■ EXTRACTED RECORDS:
++++++++++
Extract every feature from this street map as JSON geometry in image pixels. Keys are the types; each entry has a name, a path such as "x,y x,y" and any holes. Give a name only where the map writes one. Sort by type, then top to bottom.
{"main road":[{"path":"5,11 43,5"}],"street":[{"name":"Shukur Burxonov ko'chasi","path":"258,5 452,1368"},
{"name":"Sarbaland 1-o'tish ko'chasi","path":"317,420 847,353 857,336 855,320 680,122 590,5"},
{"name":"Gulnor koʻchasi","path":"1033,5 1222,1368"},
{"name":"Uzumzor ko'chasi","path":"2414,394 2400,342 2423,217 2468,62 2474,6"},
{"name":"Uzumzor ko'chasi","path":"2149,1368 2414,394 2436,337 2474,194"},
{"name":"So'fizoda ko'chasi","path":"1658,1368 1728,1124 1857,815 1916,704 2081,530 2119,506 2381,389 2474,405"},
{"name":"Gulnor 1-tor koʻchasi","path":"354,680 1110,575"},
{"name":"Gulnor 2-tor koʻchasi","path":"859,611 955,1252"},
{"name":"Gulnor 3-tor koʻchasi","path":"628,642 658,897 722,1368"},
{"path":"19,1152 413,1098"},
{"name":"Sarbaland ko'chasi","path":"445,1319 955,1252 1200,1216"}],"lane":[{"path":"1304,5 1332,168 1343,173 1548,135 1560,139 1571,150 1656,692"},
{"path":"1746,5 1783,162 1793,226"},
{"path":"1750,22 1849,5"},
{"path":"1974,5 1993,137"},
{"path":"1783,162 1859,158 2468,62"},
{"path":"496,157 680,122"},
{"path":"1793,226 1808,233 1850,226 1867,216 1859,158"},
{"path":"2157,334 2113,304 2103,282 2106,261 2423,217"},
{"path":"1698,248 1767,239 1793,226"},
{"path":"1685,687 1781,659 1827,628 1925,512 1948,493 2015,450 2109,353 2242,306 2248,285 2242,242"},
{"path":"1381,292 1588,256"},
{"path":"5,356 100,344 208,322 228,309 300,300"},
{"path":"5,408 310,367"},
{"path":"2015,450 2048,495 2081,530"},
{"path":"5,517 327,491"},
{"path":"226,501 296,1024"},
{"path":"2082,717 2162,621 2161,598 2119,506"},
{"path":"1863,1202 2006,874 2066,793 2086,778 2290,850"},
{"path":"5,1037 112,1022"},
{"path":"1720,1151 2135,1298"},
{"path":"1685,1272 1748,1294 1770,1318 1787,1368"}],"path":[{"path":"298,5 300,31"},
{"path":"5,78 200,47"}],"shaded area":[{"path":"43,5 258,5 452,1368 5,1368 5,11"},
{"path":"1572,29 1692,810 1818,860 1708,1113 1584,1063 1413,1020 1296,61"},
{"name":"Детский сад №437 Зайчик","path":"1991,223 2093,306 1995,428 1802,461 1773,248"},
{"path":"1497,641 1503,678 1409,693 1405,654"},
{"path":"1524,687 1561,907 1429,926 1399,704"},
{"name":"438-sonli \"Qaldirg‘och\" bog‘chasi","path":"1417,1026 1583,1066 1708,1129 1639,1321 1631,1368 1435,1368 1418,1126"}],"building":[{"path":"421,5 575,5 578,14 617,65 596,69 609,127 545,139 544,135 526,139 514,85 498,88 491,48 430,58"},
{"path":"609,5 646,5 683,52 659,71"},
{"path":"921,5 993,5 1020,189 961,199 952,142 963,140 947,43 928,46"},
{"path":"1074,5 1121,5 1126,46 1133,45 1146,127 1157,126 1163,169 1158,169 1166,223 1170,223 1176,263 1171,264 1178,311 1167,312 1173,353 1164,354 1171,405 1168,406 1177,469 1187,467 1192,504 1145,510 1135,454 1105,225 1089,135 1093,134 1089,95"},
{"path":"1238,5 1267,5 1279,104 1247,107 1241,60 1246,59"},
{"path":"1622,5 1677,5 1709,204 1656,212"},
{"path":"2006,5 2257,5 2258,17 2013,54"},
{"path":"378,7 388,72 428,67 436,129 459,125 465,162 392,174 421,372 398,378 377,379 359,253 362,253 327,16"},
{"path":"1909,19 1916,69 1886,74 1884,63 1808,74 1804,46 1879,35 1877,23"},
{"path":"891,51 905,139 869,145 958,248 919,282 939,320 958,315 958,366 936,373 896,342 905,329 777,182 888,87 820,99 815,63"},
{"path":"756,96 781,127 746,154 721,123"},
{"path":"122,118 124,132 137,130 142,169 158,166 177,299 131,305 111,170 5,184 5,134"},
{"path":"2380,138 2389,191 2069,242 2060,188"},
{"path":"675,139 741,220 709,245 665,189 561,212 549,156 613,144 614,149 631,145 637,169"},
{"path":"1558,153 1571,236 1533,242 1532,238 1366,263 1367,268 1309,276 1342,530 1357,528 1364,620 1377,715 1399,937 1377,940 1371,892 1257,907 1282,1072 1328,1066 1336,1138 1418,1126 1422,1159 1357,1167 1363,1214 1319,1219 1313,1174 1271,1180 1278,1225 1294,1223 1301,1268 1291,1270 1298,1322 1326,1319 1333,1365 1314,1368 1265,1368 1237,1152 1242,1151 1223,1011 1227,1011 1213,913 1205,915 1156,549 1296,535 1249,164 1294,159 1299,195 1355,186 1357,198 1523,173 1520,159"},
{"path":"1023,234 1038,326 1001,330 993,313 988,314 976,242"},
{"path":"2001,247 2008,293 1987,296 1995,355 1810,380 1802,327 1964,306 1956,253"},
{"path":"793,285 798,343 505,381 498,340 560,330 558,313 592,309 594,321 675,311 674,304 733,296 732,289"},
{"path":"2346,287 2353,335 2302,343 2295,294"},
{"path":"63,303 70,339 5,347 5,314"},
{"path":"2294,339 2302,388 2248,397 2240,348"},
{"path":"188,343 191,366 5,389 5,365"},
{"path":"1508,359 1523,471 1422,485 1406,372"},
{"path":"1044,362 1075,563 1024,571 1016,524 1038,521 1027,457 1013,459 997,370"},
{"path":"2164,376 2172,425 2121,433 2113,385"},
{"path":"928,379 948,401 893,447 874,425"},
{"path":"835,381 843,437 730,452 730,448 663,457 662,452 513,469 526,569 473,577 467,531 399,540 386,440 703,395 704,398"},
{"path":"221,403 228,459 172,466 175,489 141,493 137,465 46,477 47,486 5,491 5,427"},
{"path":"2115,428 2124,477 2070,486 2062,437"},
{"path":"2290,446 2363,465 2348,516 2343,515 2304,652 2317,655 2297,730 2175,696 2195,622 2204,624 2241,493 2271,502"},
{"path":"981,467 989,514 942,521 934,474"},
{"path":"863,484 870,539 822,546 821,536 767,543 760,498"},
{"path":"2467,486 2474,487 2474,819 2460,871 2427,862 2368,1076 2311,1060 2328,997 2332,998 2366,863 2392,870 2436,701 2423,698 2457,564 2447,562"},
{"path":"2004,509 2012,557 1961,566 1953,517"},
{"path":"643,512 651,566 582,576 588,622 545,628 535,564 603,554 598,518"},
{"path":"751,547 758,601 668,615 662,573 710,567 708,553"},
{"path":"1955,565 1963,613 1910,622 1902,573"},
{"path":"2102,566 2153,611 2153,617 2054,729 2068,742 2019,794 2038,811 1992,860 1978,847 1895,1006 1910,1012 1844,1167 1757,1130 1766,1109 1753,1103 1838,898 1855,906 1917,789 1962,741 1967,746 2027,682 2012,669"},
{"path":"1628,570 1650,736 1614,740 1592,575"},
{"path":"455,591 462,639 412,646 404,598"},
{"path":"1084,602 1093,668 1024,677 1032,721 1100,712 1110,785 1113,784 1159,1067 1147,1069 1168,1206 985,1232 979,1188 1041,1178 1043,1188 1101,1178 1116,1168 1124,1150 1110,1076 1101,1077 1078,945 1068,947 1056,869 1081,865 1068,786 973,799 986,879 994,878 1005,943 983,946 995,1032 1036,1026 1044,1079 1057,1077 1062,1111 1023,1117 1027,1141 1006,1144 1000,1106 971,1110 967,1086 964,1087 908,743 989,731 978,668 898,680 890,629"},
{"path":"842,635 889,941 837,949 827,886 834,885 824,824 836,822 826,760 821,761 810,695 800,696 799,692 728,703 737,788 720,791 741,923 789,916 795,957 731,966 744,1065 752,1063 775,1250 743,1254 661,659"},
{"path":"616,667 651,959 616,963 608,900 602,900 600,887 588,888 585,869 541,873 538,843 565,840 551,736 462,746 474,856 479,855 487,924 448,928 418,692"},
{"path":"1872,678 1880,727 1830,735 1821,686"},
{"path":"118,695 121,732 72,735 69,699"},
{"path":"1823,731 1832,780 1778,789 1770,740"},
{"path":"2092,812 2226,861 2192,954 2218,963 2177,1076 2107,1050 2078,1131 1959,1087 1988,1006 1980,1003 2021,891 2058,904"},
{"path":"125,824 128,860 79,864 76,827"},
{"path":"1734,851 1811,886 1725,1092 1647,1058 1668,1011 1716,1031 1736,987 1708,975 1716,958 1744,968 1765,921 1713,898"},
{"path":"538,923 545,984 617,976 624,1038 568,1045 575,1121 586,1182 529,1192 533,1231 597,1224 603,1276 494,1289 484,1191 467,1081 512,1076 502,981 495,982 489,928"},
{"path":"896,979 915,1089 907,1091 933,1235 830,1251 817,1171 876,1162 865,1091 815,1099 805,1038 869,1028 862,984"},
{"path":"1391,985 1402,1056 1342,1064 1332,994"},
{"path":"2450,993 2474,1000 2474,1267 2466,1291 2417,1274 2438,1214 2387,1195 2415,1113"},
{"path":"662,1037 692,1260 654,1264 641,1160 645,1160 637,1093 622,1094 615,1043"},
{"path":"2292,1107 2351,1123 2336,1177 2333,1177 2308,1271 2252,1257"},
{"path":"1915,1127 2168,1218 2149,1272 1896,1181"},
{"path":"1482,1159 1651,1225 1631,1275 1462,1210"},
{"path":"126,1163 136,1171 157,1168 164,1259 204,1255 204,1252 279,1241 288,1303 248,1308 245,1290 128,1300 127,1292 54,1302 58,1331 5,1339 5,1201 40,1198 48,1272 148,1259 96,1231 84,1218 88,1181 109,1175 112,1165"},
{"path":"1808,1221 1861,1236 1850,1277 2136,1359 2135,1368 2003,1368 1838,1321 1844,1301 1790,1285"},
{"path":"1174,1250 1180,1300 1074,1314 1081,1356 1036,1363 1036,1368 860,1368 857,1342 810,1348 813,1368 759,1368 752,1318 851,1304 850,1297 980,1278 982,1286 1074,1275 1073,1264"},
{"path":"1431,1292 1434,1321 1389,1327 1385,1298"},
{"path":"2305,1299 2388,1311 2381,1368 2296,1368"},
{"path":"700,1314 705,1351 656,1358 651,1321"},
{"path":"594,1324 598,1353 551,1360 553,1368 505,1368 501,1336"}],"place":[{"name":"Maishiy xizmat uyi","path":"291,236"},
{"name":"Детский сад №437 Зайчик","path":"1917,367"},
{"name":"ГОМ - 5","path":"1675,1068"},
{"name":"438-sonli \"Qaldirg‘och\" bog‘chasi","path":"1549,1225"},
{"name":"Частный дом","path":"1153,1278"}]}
++++++++++
■ TASK BRIEF: Look over the records above, and wherever a line contains the string "Gulnor", copy that line.

■ YOUR RESPONSE:
{"name":"Gulnor koʻchasi","path":"1033,5 1222,1368"},
{"name":"Gulnor 1-tor koʻchasi","path":"354,680 1110,575"},
{"name":"Gulnor 2-tor koʻchasi","path":"859,611 955,1252"},
{"name":"Gulnor 3-tor koʻchasi","path":"628,642 658,897 722,1368"},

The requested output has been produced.